Violinspinnen beißen nur bei Gefahr
"Diese Spinnen sind außerordentlich defensiv, überhaupt nicht aggressiv", sagt Spinnenexperte Jäger: "Sie sitzen in ihrem Fangnetz und warten auf Beute." Die Violinspinne würde nur beißen, wenn sie sich stark bedroht fühlt. Viele Spinnenbisse passieren nachts, wenn sich der Mensch im Bett versehentlich auf die Spinne rollt.
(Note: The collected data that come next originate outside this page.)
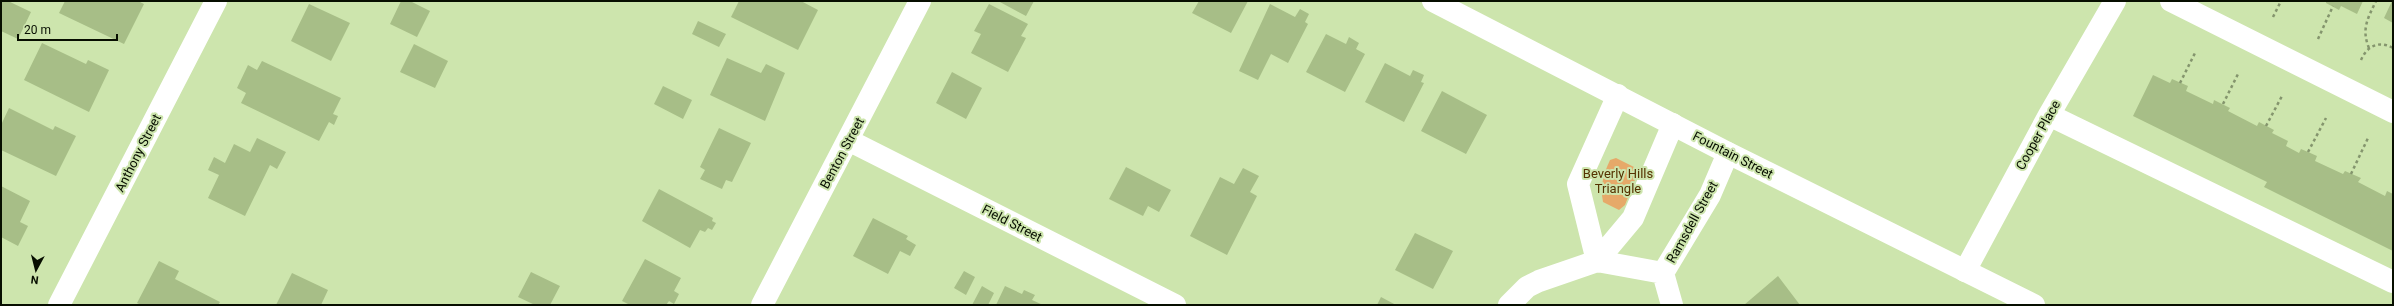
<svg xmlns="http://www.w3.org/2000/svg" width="2394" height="306" font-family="Roboto,sans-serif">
	<rect width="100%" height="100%" fill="#cde5ad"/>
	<path fill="#e6a969" d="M1616 158 1636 168 1638 172 1625 205 1619 210 1603 202C1600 186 1603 175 1610 160Z"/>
	<path fill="#a7be87" d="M1 1H8L31 12 18 39 1 31Z
		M65 1H138L144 4 124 44 59 13Z
		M401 1H410L430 11 417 37 390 24Z
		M739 1H801L818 10 798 50 731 17Z
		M998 1H1034L1026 16Z
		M1199 1H1248L1231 33 1192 13Z
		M2326 1H2363L2357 14 2341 6 2339 10 2326 3Z
		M2392 1H2393V23L2384 18Z
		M309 4 350 23 331 61 291 41Z
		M989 4 1028 24 1021 36 1026 38 1008 72 971 53 981 34 974 31Z
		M1270 4 1295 17 1300 9 1309 14 1305 22 1308 24 1288 63 1271 54 1258 80 1239 71Z
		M698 21 726 34 719 47 692 34Z
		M1326 34 1346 44 1349 37 1359 43 1356 49 1365 54 1345 92 1306 72Z
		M42 43 86 64 88 60 109 70 89 112 24 80Z
		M414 44 448 61 435 88 400 72Z
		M727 58 761 73 766 64 785 73 765 121 710 95Z
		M262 61 341 98 333 114 338 116 334 125 329 122 319 141 241 103 246 93 237 88 248 65 257 70Z
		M1385 63 1410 76 1413 70 1424 75 1421 82 1424 83 1404 122 1365 102Z
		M952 72 982 88 966 119 936 103Z
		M2153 75 2170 83 2172 79 2188 86 2186 91 2213 104 2214 100 2230 108 2228 111 2257 126 2259 122 2274 130 2272 133 2288 141 2286 146 2299 153 2301 149 2308 152 2317 156 2315 161 2343 174 2345 171 2361 178 2358 182 2385 196 2387 191 2393 194V251L2264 187 2267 182 2133 116Z
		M663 86 692 100 683 119 654 104Z
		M1442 91 1487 115 1466 154 1421 131Z
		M9 108 53 130 55 126 76 136 56 176 1 150V125Z
		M719 128 751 143 732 182 726 180 722 189 700 179 705 170 700 167Z
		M257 138 286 152 277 169 270 165 245 216 208 198 219 175 208 170 214 157 225 163 234 144 250 152Z
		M1126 167 1171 190 1159 212 1148 206 1143 216 1109 199Z
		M1243 168 1259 176 1250 192 1257 196 1227 255 1190 236 1220 177 1234 184Z
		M1 186 30 201 20 222 28 226 18 246 1 237Z
		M659 189 713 218 712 221 716 223 712 230 708 228 705 232 700 230 690 248 642 221Z
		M873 218 908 236 906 239 916 245 910 256 900 251 888 274 853 256Z
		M1415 233 1453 251 1433 289 1395 270Z
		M645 259 681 278 674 291 679 294 674 304 669 301 666 305H630L622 301Z
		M159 261 179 271 175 279 220 302 218 305H141L137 303Z
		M964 271 975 277 966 295 954 288Z
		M531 272 560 286 550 305H535L518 297Z
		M292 273 328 290 321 305H276Z
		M1778 276 1800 305H1744Z
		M982 286 994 293 988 305H972Z
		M1005 286 1022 294 1024 290 1035 295 1032 300 1043 305H996Z
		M1381 297 1396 305H1377Z"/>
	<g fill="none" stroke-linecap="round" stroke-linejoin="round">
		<path stroke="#84956d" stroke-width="2.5" stroke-dasharray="3 3" stroke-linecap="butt" d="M2273 17 2281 1
			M2318 39 2333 6
			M2369 48C2361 29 2368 18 2376 1
			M2361 60C2367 46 2379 40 2393 48
			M2180 83 2195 53
			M2223 104 2238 74
			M2266 126 2282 96
			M2308 152 2326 118
			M2351 174 2368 138"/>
		<path stroke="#fff" stroke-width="22" d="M2171 1 2393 112
			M2049 115 2393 282
			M848 140 1175 305
			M1597 261 1578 184 1618 95
			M1597 261 1633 218 1673 124
			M1965 271 2049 115 2115 1
			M1663 273 1710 195 1728 153
			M1663 273 1672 305
			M59 305 216 1
			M762 305 920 1
			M1509 305 1527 287 1539 281 1597 261 1663 273"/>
		<path stroke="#fff" stroke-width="22" d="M1433 1 1728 153 2034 305"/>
	</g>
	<g text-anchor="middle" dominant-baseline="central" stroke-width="4" stroke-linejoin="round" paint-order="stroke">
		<g font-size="13" fill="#070e00" stroke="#cde5ad">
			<text transform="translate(2038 135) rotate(-61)">Cooper Place</text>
			<text transform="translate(138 153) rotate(-63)">Anthony Street</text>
			<text transform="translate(842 153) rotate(-62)">Benton Street</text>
			<text transform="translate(1733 155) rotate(27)">Fountain Street</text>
			<text transform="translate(1692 222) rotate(-61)">Ramsdell Street</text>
			<text transform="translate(1012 223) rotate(27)">Field Street</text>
		</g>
		<g font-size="13" fill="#553201" stroke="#cde5ad">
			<text x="1618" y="173">Beverly Hills<tspan x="1618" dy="15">Triangle</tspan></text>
		</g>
	</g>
	<rect width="2394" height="306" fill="none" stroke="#070e00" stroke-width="4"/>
	<g transform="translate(36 270) rotate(187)" stroke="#cde5ad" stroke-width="3" paint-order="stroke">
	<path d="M0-3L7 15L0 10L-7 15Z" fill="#070e00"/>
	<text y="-6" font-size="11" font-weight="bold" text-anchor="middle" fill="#070e00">N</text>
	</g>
	<path d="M18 34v6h99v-6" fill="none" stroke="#070e00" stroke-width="2"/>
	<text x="24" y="34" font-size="12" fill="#070e00" stroke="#cde5ad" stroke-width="3" paint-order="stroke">20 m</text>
</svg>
Den Wirbel rund um die aktuellen Meldungen aus Italien hält Experte Jäger für übertrieben und sieht keine große Gefahr für einen Italien-Urlaub: "Diese Spinnen leben sehr versteckt. Im Zweifelsfall wird man die als Tourist überhaupt gar nicht sehen." Die Spinne versteckt sich häufig in Erdlöchern oder unter Steinen. Kommt es zu einem Biss, kann die Stelle mit Wasser und Seife gereinigt werden, um weitere Infektionen zu vermeiden. Bei stärkeren Rötungen kann eine Kortisonsalbe, aber auch der Einsatz von Antibiotika sinnvoll sein.
Die allermeisten Spinnenbisse bemerkt der Mensch überhaupt nicht, schwere Verläufe sind bei den in Europa lebenden Spinnenarten immer noch sehr selten. Daran wird sich laut Fachleuten auch durch die Violinspinne erst mal nichts ändern.